----- Texte -----
Par une requête enregistrée sous le n° 19NC01806 le 6 juin 2019, Mme A..., représentée par Me B..., demande à la cour :
1°) d'annuler le jugement du tribunal administratif de Besançon du 21 mai 2019 ;
2°) d'annuler l'arrêté du 5 octobre 2018 par lequel le préfet du Doubs a refusé de lui délivrer un titre de séjour, l'a obligée à quitter le territoire français dans un délai de trente jours et a fixé le pays de renvoi ;
3°) d'enjoindre au préfet du Doubs de lui délivrer, à titre principal, un titre de séjour portant la mention " vie privée et familiale " dans un délai de deux mois suivant la notification de l'arrêt à intervenir et, dans l'attente de la remise effective de ce titre, un récépissé avec droit au travail, dans un délai de 8 jours suivant notification de l'arrêt, et, à titre subsidiaire, une autorisation provisoire de séjour dans un délai de 8 jours suivant la notification de l'arrêt à intervenir, à renouveler en l'attente du réexamen du droit au séjour et sous astreinte de 50 euros par jour de retard à l'expiration de ce délai.
4°) de mettre à la charge de l'Etat le versement à son conseil d'une somme de 1 500 euros en application de l'article L. 761-1 du code de justice administrative et de l'article 37 de la loi du 10 juillet 1991.
Elle soutient que :
- la condition posée par le 1 de l'article L. 313-11 du code de l'entrée et du séjour des étrangers et du droit d'asile, tenant à la circonstance que l'un des parents au moins soit titulaire de la carte de séjour temporaire ou de la carte de résident n'était opposable ni à une demande de renouvellement de la carte de séjour temporaire, ni à un étranger de 19 ans ;
- elle ne se trouvait dans aucune des quatre hypothèses dans lesquelles le préfet peut refuser le renouvellement de la carte de séjour temporaire ;
- par son arrêté, le préfet a abrogé le titre de séjour dont elle était encore en possession, sans invoquer de fraude, ni avoir fait application de la procédure de retrait qui implique le recueil des observations préalables de l'étranger et une information sur son droit d'être assisté ; cette irrégularité prive de base légale l'obligation de quitter le territoire français ;
- l'obligation de quitter le territoire français ne pouvait être prononcée à son égard alors qu'elle était en situation régulière ;
- l'arrêté du préfet porte une atteinte disproportionnée à son droit à la vie privée et familiale, en méconnaissance de l'article 8 de la convention européenne de sauvegarde des droits de l'homme et des libertés fondamentales.
-----
[Tâche 1] Dressez la liste des lignes des entrées où figure le mot « branched », en les recopiant telles quelles. Majuscules et minuscules comptent.
----- Liste des entrées -----
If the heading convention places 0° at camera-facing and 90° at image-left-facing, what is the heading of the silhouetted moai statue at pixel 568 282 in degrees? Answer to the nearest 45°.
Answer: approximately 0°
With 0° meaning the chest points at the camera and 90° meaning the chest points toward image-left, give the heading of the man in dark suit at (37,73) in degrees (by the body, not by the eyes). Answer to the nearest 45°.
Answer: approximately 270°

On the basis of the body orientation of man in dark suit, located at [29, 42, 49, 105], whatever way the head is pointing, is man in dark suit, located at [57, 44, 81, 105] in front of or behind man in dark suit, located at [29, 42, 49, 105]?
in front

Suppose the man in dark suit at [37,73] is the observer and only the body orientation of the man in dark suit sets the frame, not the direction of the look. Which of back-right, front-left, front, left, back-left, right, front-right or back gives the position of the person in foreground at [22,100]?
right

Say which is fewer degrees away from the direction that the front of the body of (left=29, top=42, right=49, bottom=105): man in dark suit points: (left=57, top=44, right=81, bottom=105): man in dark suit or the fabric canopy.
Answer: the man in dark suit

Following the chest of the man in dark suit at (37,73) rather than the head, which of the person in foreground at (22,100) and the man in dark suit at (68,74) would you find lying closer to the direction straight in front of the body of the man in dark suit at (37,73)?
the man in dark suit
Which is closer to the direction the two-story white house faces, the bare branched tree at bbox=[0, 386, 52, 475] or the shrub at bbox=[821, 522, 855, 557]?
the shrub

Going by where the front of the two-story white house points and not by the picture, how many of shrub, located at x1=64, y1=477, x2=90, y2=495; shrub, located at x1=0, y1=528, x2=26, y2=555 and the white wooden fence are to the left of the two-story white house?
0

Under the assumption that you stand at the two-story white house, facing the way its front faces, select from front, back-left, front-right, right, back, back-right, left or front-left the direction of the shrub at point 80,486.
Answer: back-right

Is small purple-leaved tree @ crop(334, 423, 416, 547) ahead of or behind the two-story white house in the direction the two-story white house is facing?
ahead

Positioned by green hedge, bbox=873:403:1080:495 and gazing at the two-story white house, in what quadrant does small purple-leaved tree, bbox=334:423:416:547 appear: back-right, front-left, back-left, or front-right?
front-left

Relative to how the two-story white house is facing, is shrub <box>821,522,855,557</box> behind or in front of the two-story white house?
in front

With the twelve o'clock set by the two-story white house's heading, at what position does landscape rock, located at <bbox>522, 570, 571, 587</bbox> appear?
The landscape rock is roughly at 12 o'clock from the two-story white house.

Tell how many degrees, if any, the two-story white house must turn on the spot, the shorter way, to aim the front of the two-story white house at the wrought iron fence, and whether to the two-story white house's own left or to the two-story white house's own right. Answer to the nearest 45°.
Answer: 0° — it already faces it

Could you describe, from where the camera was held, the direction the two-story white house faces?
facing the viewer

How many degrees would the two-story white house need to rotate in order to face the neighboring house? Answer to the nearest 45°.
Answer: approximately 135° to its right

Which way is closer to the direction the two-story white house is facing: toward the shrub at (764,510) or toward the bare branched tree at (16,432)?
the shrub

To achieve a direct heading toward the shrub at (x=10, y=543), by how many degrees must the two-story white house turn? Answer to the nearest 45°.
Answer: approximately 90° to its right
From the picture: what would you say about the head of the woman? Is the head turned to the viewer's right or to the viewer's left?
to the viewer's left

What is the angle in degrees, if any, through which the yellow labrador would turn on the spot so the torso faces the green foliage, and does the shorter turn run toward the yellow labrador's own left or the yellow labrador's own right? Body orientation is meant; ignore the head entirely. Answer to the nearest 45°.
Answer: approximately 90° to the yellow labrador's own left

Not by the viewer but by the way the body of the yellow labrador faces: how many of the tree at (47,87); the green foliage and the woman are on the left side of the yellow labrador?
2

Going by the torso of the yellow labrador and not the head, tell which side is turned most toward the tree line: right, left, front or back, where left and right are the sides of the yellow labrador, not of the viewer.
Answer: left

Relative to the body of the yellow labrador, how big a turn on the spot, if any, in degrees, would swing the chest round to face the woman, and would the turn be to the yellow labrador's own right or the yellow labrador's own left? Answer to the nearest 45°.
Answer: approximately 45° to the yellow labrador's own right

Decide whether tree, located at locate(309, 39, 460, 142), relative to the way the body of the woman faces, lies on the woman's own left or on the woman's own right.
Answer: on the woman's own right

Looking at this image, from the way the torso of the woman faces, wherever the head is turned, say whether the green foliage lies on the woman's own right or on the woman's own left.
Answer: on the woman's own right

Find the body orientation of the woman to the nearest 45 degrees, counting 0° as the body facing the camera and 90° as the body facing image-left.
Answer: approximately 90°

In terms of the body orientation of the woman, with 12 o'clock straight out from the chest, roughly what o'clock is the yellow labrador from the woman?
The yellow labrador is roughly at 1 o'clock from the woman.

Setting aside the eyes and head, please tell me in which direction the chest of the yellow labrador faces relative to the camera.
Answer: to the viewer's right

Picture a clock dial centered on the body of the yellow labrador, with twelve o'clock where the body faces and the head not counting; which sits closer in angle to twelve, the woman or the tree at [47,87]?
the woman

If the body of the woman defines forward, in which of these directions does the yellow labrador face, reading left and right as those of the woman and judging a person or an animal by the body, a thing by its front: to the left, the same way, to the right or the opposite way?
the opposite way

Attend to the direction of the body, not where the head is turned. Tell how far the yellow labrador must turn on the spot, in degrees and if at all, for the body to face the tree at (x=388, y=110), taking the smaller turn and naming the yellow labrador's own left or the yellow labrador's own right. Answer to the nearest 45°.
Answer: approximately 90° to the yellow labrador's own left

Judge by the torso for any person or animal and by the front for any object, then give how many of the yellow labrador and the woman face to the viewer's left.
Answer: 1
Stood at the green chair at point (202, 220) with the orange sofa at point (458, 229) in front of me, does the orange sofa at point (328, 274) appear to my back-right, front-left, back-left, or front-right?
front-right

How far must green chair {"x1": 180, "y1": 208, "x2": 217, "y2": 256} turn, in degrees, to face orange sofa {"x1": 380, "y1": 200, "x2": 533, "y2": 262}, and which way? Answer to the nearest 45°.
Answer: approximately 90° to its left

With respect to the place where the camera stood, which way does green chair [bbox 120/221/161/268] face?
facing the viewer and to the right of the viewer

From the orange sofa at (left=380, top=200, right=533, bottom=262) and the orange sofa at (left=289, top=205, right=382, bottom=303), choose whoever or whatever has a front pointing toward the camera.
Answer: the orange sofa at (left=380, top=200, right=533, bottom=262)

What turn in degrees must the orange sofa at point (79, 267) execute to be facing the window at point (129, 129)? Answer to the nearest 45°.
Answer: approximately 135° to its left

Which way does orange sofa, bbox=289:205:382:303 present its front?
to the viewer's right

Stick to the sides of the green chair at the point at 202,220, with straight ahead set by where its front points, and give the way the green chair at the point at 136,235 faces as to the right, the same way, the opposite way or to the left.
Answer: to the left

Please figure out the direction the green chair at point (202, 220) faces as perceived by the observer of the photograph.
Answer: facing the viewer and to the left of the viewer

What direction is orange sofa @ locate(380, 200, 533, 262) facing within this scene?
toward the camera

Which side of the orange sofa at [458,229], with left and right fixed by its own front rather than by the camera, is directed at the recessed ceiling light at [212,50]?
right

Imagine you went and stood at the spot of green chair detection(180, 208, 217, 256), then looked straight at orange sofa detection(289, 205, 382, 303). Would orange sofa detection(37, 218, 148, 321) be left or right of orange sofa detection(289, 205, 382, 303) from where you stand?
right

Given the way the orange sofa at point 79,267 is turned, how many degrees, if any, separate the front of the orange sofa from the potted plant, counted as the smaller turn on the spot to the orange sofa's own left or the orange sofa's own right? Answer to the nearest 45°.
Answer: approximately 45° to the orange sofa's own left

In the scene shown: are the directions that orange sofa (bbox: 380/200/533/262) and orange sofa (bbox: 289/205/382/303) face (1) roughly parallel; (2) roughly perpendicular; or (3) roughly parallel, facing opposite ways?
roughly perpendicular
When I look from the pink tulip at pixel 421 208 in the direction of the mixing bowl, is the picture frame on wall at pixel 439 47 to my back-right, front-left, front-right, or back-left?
-----
[Tâche 2] Traduisez en anglais cette phrase du texte : « l'obligation de quitter le territoire français ne pouvait être prononcée à son égard alors qu'elle était en situation régulière ».

[Réponse 1]
Which is closer to the direction the two-story white house faces, the bare branched tree at bbox=[0, 386, 52, 475] or the shrub at bbox=[821, 522, 855, 557]?
Which way is closer to the direction the two-story white house is facing: toward the shrub at (764,510) or toward the bare branched tree at (16,432)?

[Réponse 2] The obligation to leave French territory could not be imposed on her while she was lawfully resident.